As product information is created in a variety of authoring systems and primarily stored in proprietary formats or databases, an overarching knowledge graph does not exist today. However, there is a variety of domain-specific data formats established in the industry that help bridge the gaps between different systems. Fig. 2 shows the product development process in more detail using the widely adopted V-Model (VDI-2206). Some of the data formats used in certain development tasks are depicted with colored boxes. Those data formats are targeted to best support their respective purpose and are backed by specialized tools with their own innovation cycle. It happens by nature that the same artifact appears in different data sets, making it difficult to propagate changes or even detect dependencies. Therefore, a translation of individual data sets and integration to an overarching Knowledge Graph is required.
Finally, there are different ways of interaction between organizations or, in terms of BPMN, collaborating participants. Boeing for example defines four levels of collaboration in their Supplier Enablement Framework (SEF) as shown in Fig. 3.
Fig.3: Boeing defines four levels of collaboration using a “Technical Data Package” (TDP). Source: Boeing Inc.

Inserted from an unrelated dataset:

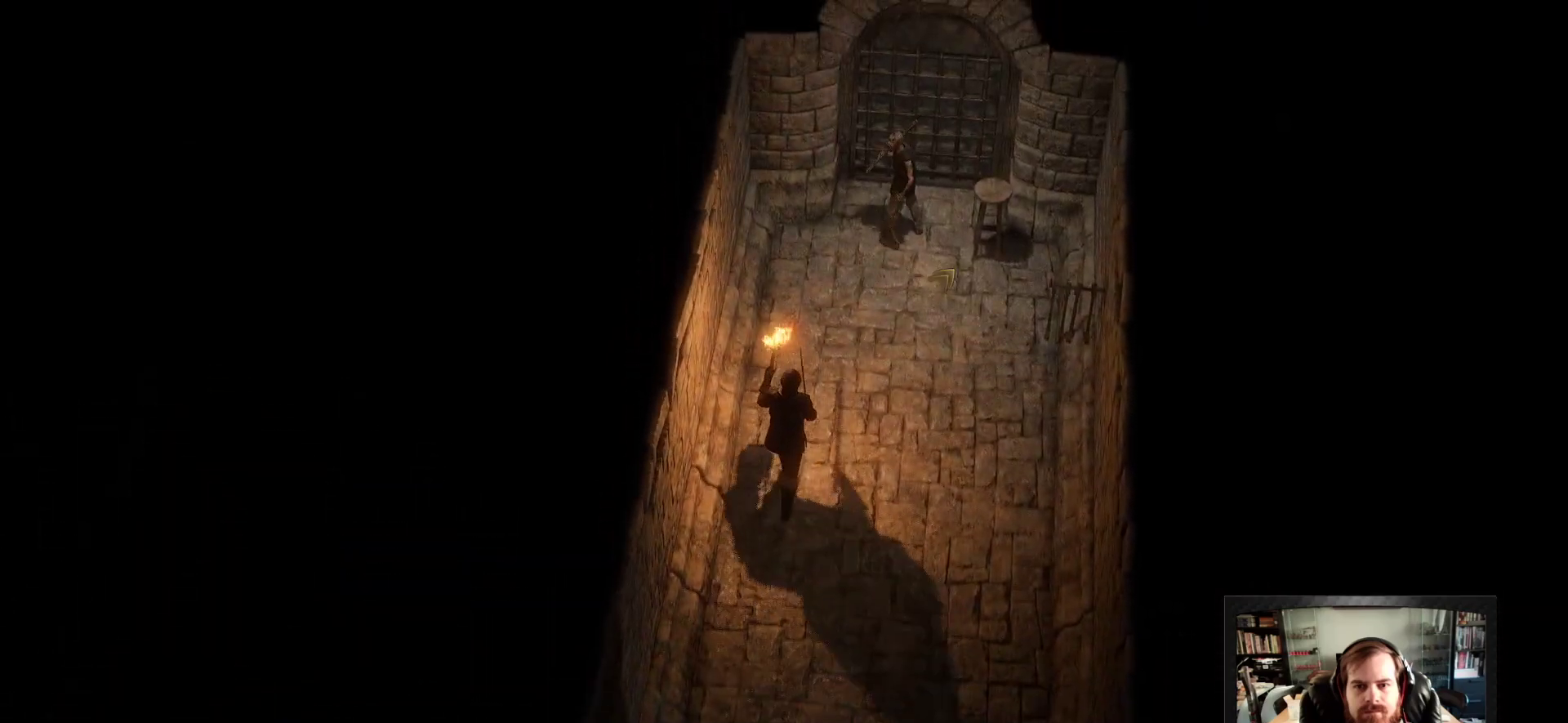
{"keys": [], "mouse": [], "events": [[83, "mouse_right", "up"]]}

The four levels of collaboration are characterized as follows:
| Level 1 | Level 2 | Level 3A | Level 3B | Level 4 | |
|---|---|---|---|---|---|
| Title | Exchange | Interoperability | Collaboration based on TDP | Collaboration based on PLM | Digital Integration |
| Direction | to supplier | to and from supplier | to and from supplier | to and from supplier | to and from supplier |
| Configuration Management | no | no | yes | yes | yes |
| Data management | file exchange | file exchange | file exchange | PLM collaboration or independent hub | fully integrated |
Similar to the BOEING four levels of collaboration, prostep ivip defines 3 modes of collaboration as depicted in Fig. 4:
Fig.4: Collaboration modes according to prostep ivip. Source: Prostep iViP e.V.
CASCaDE shall address all those levels and modes. The information model must hence support serialization in a container for ‘offline’ or ‘asynchronous’ working as well as transactions on entities and relations for ‘online’ or ‘synchronous’ working. Of course, the visibility and use of entities and relations is controlled by permissions per user role: Not everything is exposed to everyone.
Furthermore, work in parallel by different participants requires management of revisions at artifact level with branching and merging. Maintaining ‘working’ combinations of artifact revisions is commonly called configuration management. These operations are well understood by software development and deployment (often called ‘Application Lifecycle Management (ALM), but also by Product Lifecycle Management (PLM).
Please note that the name CDP has been chosen to show the succession of Technical Data Package (TDP) and Digital Data Package (DDP). While both TDP and DDP have contributed important capabilities in data exchange and collaboration in general, a solid foundation on existing OMG standards is missing. By applying formal methods to bridge technologies, interoperability will be greatly enhanced. The authors are well aware that the notion of ‘package’ in CDP may not adequately describe the more advanced collaboration modes as mentioned before.